Therapeutic relationship matters: Good behaviour work is not just about techniques , it’s about feeling safe enough to try.
Importantly, effective support considers ecology, not just behaviour:
- sleep
- pain
- diet
- exercise
- predictability
- agency
- enrichment
It recognises that change occurs within real constraints, time, finances, disability, family demands, and adapts intervention accordingly. The relationship itself becomes a therapeutic tool; empathy, reliability, and clear boundaries foster psychological safety, which in turn enables learning.
If your experience of support has not felt like this, if you feel shamed, rushed, dismissed, or chronically overwhelmed, it is appropriate to reconsider the fit.
When I meet new clients, I am clear, we may work together for some time, and if I am not the right person for you, that is entirely acceptable. Seeking a different professional is not a failure; it is an exercise of agency you have embraced. The right practitioner is the one who meets you where you are, supports you from there, and helps you build competence and confidence as well as behavioural change. That alignment is central to ethical practice and to sustainable, humane outcomes for both you and your animal.

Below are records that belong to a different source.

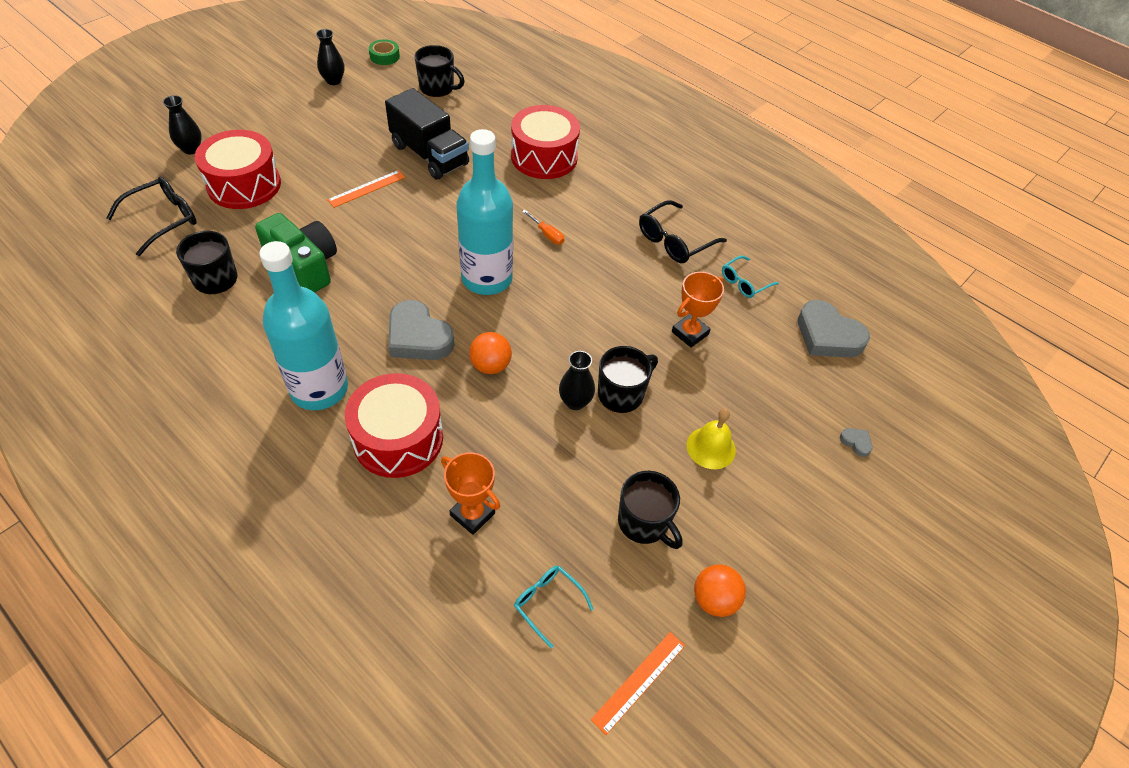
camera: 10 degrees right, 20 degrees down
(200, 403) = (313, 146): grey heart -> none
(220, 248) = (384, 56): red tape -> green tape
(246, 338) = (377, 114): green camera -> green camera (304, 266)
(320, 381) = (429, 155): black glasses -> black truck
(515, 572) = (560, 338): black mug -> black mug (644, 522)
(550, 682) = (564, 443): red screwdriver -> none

The wish for quick fixes is normal, rather than rejecting it, we can channel it productively. Reframing quick fixes as quick wins allows us to honour that desire while grounding our work in behavioural science, welfare, and realistic processes of change. These small, strategic adjustments protect motivation, support the human–animal bond, and open the door to durable improvement.
Behaviour change need not feel like scaling a mountain alone in January rain. It can feel like a sequence of intentional, supported steps taken with clarity and compassion, for you and for the animals in your care.